Red yeast rice is a colorful addition to various Asian dishes and beverages and is prized for its food-coloring abilities. These vibrant grains are also sold as health supplements, since researchers have discovered the potential cholesterol-lowering effects of the food. Despite this, the Food and Drug Administration pulled the supplements from American store shelves in 2007 due to concerns over their possible association with kidney and muscle problems. Produced by fermenting a type of red yeast known as Monascus purpreus over rice, this unique food is pleasing to both the eye and palate.
Things You'll Need
- 1 cup of rice
- Powdered Monascus purpureus (red yeast)
- Large bowl
- Thick, heavy-gauge cooking pan
Soak the rice in a large bowl of cold water until each grain is fully saturated, for about 30 to 40 minutes.

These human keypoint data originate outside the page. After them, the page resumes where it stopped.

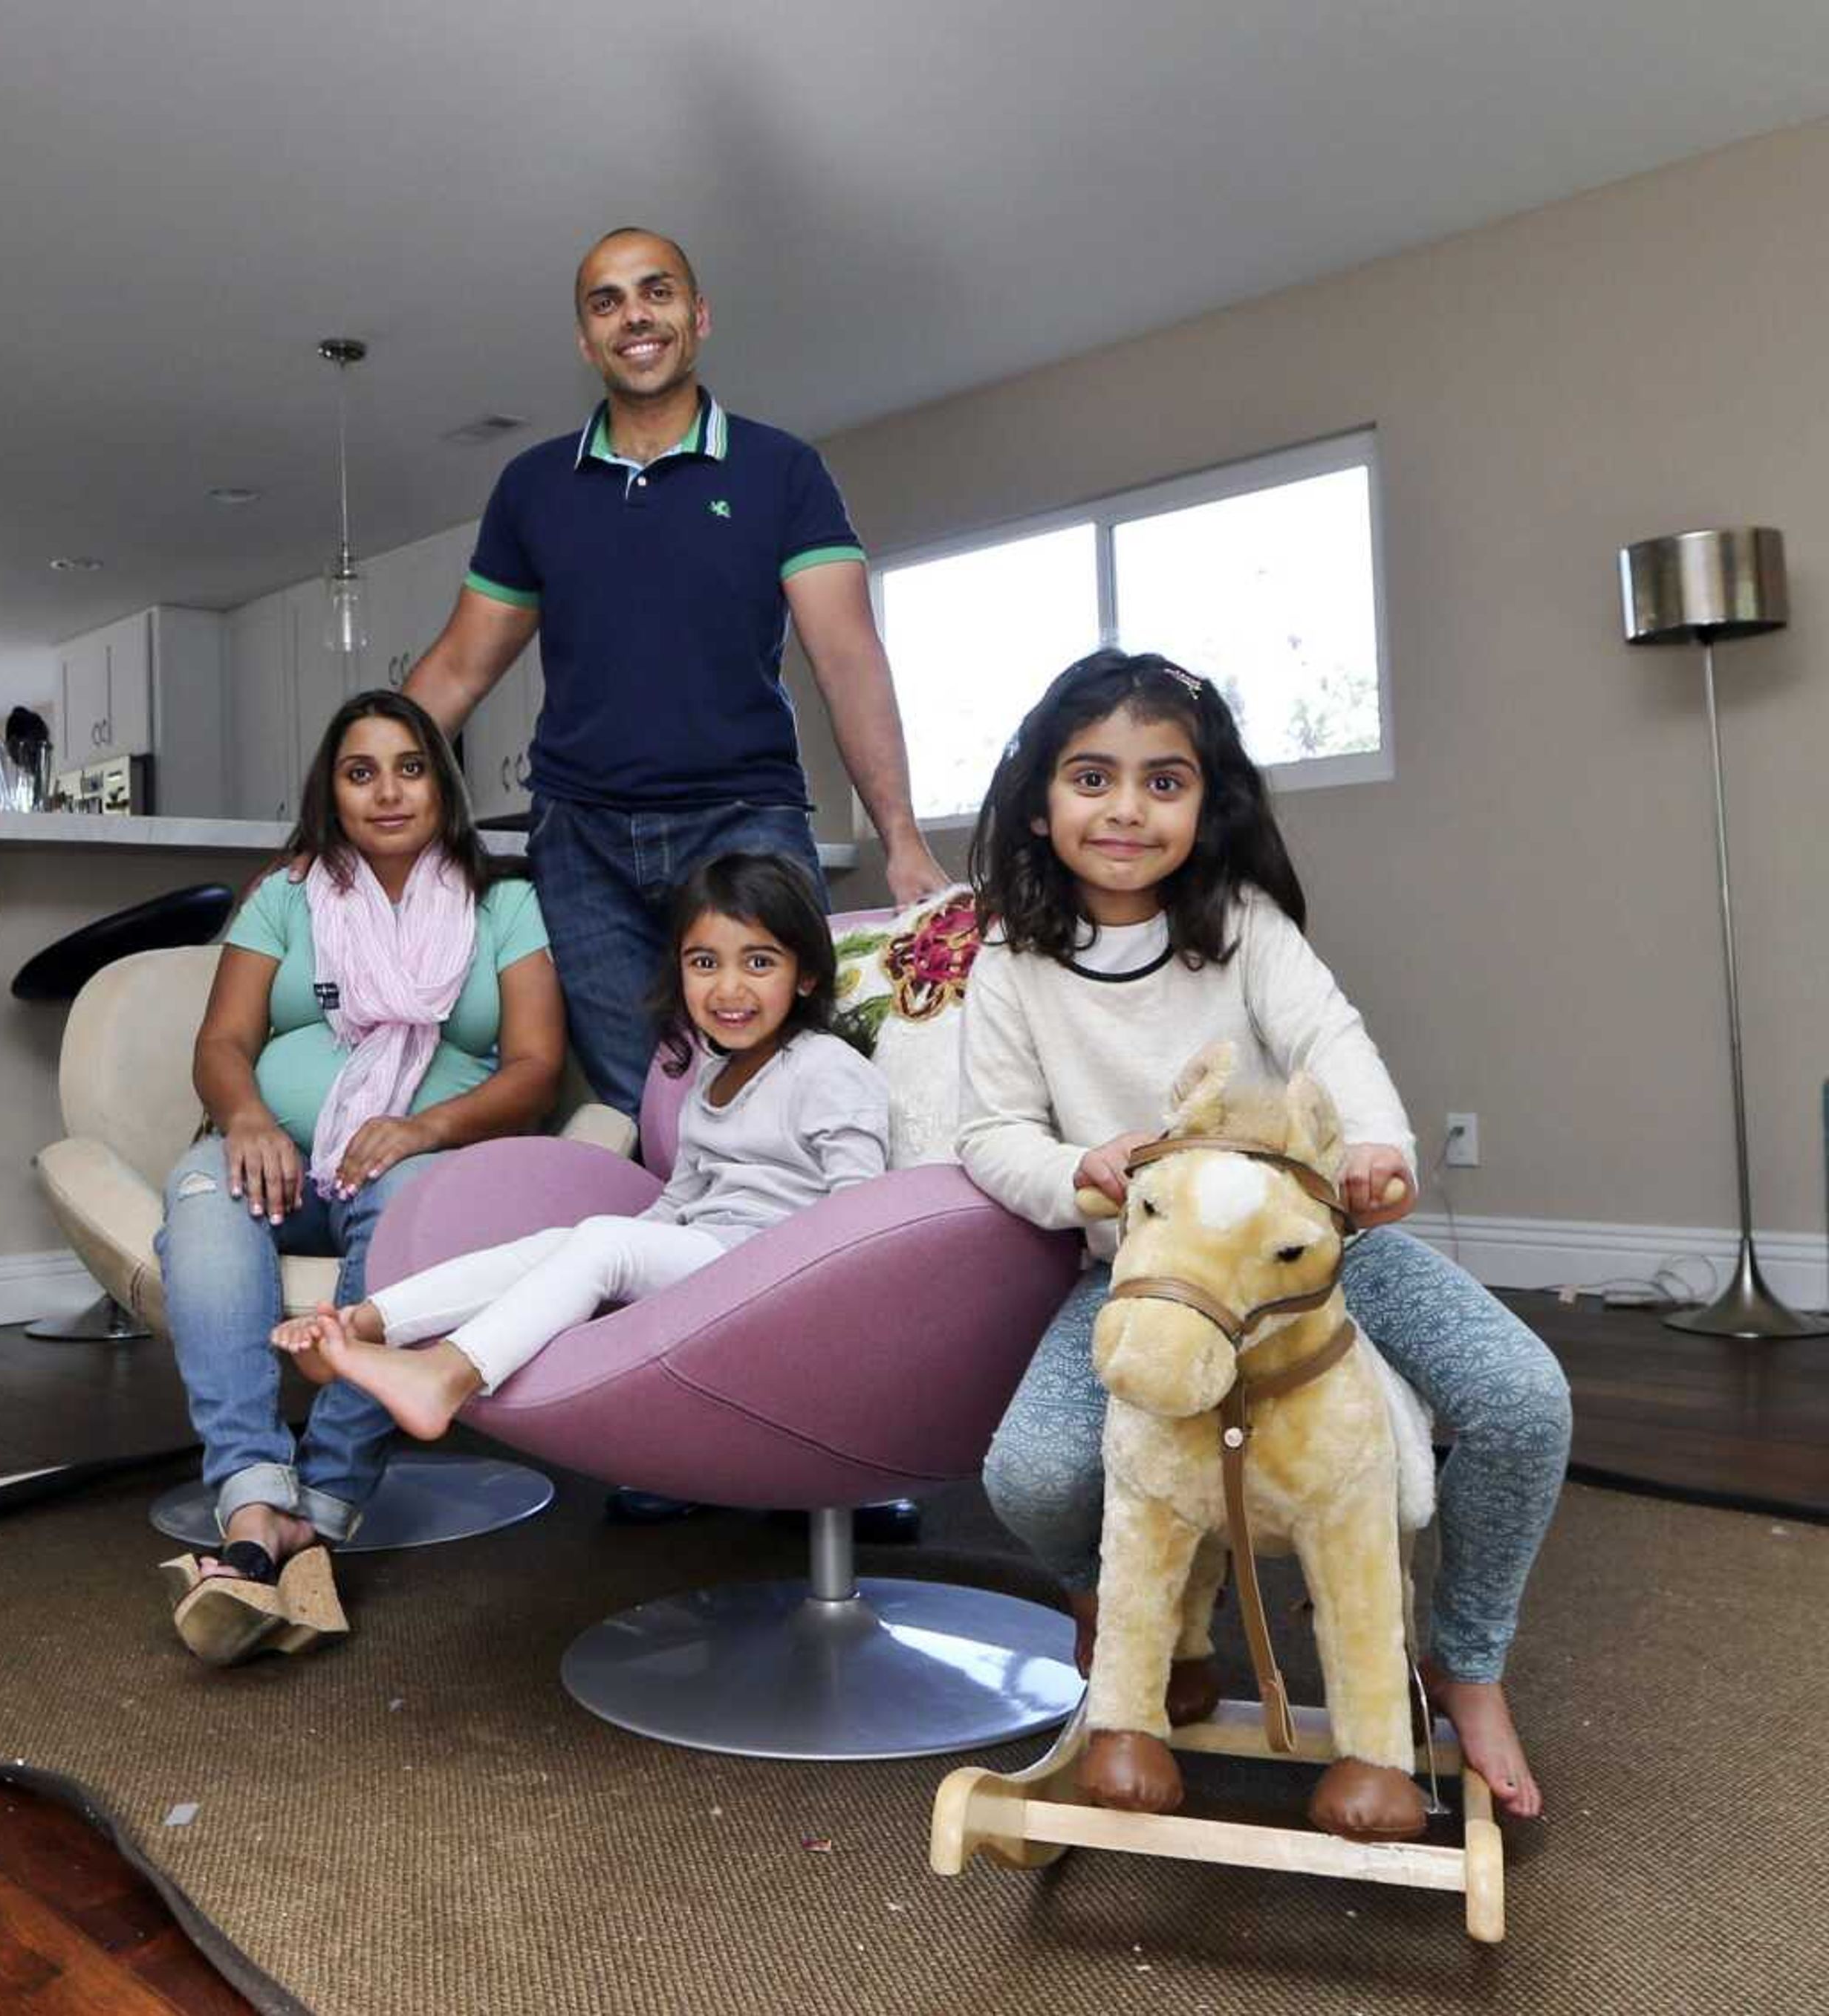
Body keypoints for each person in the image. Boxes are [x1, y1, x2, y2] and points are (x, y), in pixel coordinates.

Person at [955, 647, 1573, 1818]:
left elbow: (1334, 1041)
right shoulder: (1011, 960)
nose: (1126, 807)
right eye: (1092, 777)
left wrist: (1376, 1151)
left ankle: (1466, 1659)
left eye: (1163, 781)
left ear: (1208, 803)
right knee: (1033, 1472)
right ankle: (1124, 1610)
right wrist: (1073, 1169)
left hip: (1309, 1264)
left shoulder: (1242, 926)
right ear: (1040, 800)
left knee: (1521, 1397)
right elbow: (989, 1130)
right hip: (1149, 1281)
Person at [401, 224, 949, 1122]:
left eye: (655, 292)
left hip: (745, 821)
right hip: (582, 845)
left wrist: (901, 835)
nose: (634, 316)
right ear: (587, 340)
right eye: (606, 301)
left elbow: (847, 659)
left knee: (789, 1082)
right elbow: (459, 668)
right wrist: (340, 800)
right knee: (651, 1108)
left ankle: (790, 1263)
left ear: (698, 315)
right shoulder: (532, 487)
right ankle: (687, 1262)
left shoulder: (783, 471)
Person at [156, 691, 567, 1665]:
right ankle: (254, 1498)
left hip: (416, 1167)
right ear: (331, 792)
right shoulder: (286, 897)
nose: (387, 790)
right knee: (207, 1186)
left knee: (406, 1196)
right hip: (282, 1166)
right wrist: (250, 1117)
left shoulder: (504, 902)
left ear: (443, 783)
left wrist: (423, 1126)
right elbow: (222, 1039)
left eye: (409, 766)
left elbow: (536, 1069)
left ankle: (317, 1510)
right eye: (360, 770)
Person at [273, 851, 888, 1438]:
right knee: (567, 1242)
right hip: (710, 1256)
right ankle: (368, 1323)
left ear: (805, 974)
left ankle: (446, 1375)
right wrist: (621, 1265)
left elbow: (860, 1216)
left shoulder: (826, 1069)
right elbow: (682, 1199)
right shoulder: (710, 1075)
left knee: (600, 1243)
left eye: (758, 963)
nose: (728, 988)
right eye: (705, 963)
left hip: (775, 1273)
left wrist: (618, 1252)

Drain the water from the bowl with the soaked rice and pour the rice into a cooking pan with a thickly lined bottom to prevent burning.
Add 1 ½ cups of water to the pan and cook on medium heat until the water begins boiling. Put a lid on the pot and turn down the heat to the lowest setting and let the rice simmer for 15 to 20 minutes. Turn off the stove and allow the rice to sit in the pot for about 10 minutes more, so the grains can settle.
Remove the lid and check to see that all water has been absorbed. Then sprinkle 1 to 2 tablespoons of M. purpureus or powdered red yeast rice over the rice, and mix together.
Put the lid back on the pan and allow the mixture to incubate at room temperature for three to six days. During this time the rice should become cultured by the M. purpureus and will turn a reddish purple color.
Tips & Warnings
- Red yeast rice can also be prepared and eaten in the same way as regularly processed rice, and it is commonly used in Asian cuisines. Try adding red yeast rice to other foods such as meats and vegetables to add a colorful and healthy addition to your meal.
- Talk to a doctor before consuming red yeast rice, as regular consumption has been linked with muscle and kidney injuries.